The main simple pleasure of GMing is spending hours prepping maps and so on, fooling yourself about the ways that the party would "probably" make their way through the dungeon/wilderness/hideous gauntlet of traps and then they do something totally wayward that means you have to throw 50% of your idea out of the window. It's the contrast between obsessiveness and control when prepping and then having a vastly reduced amount of "control" of structure (if any) in play.
Quote from: AndrewSFTSN;421875The main simple pleasure of GMing is pending hours prepping maps and so on, fooling yourself about the ways that the party would "probably" make their way through the dungeon/wilderness/hideous gauntlet of traps and then do something totally wayward that means you have to throw 50% of your idea out of the window. It's the contrast between obsessiveness and control when prepping and then having a vastly reduced amount of "control" of structure (if any) in play.

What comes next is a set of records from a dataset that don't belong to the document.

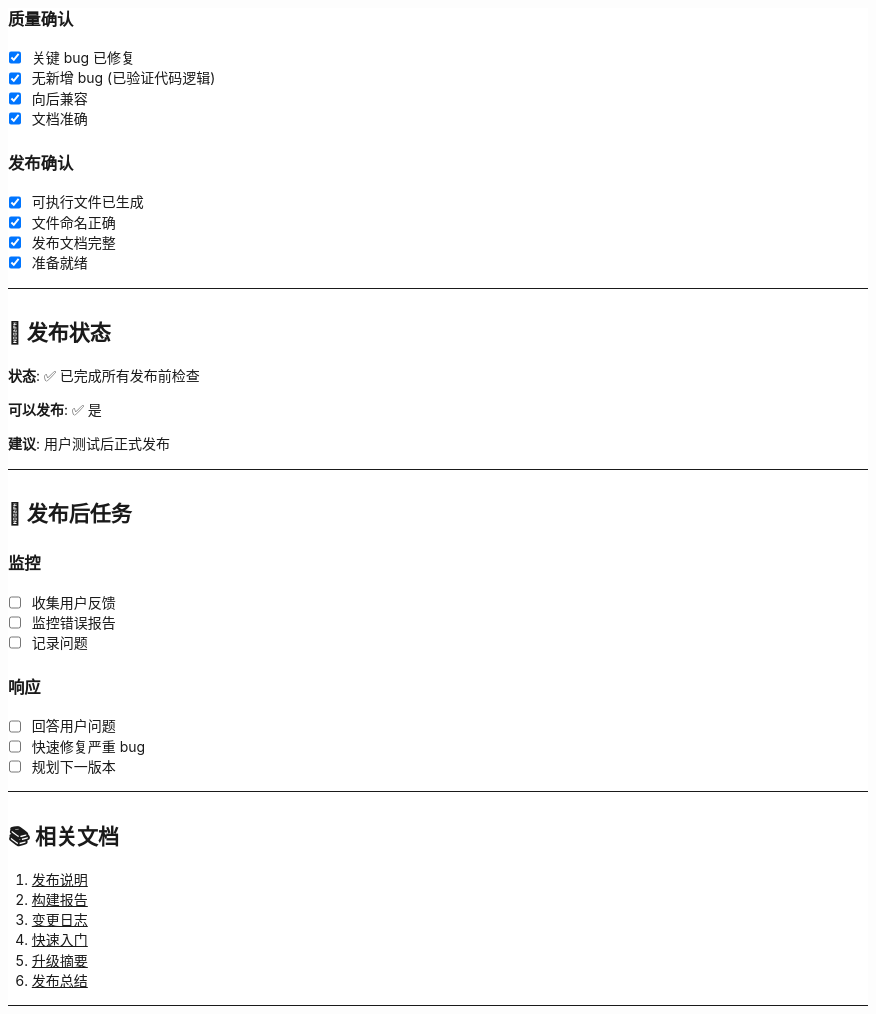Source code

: ### 质量确认

- [x] 关键 bug 已修复
- [x] 无新增 bug (已验证代码逻辑)
- [x] 向后兼容
- [x] 文档准确

### 发布确认

- [x] 可执行文件已生成
- [x] 文件命名正确
- [x] 发布文档完整
- [x] 准备就绪

---

## 🎉 发布状态

**状态**: ✅ 已完成所有发布前检查

**可以发布**: ✅ 是

**建议**: 用户测试后正式发布

---

## 📝 发布后任务

### 监控

- [ ] 收集用户反馈
- [ ] 监控错误报告
- [ ] 记录问题

### 响应

- [ ] 回答用户问题
- [ ] 快速修复严重 bug
- [ ] 规划下一版本

---

## 📚 相关文档

1. [发布说明](RELEASE_v3.3.0.md)
2. [构建报告](BUILD_COMPLETE_v3.3.0.md)
3. [变更日志](CHANGELOG_v3.3.0.md)
4. [快速入门](QUICKSTART_v3.3.0.md)
5. [升级摘要](../../UPGRADE_SUMMARY_v3.3.0.md)
6. [发布总结](../../RELEASE_v3.3.0_SUMMARY.md)

---
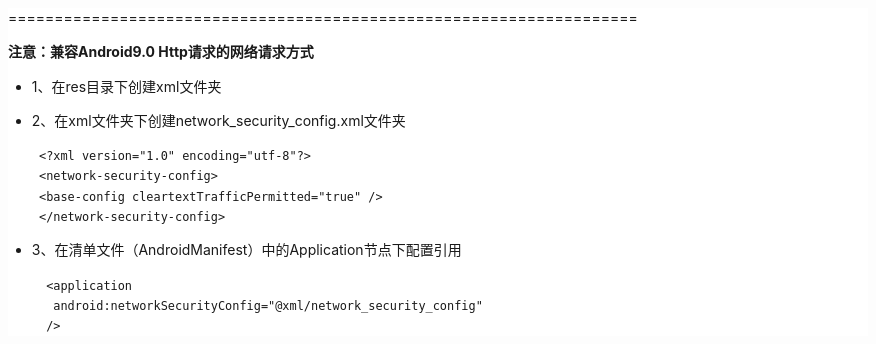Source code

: 
====================================================================

 __注意：兼容Android9.0 Http请求的网络请求方式__

 + 1、在res目录下创建xml文件夹
 + 2、在xml文件夹下创建network_security_config.xml文件夹
  
        <?xml version="1.0" encoding="utf-8"?>
        <network-security-config>
        <base-config cleartextTrafficPermitted="true" />
        </network-security-config>
 + 3、在清单文件（AndroidManifest）中的Application节点下配置引用
       
         <application
          android:networkSecurityConfig="@xml/network_security_config"
         />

That's a canny observation. When I am GMing one of the biggest rewards is getting to be surprised - it's really exciting when you have created an element and the players do something very different with it than you might have imagined.
Quote from: Cole;421886That's a canny observation. When I am GMing one of the biggest rewards is getting to be surprised - it's really exciting when you have created an element and the players do something very different with it than you might have imagined.
It took me a while to realise this, and I'd probably have listed it among the things I dislike most about gaming when I first started out.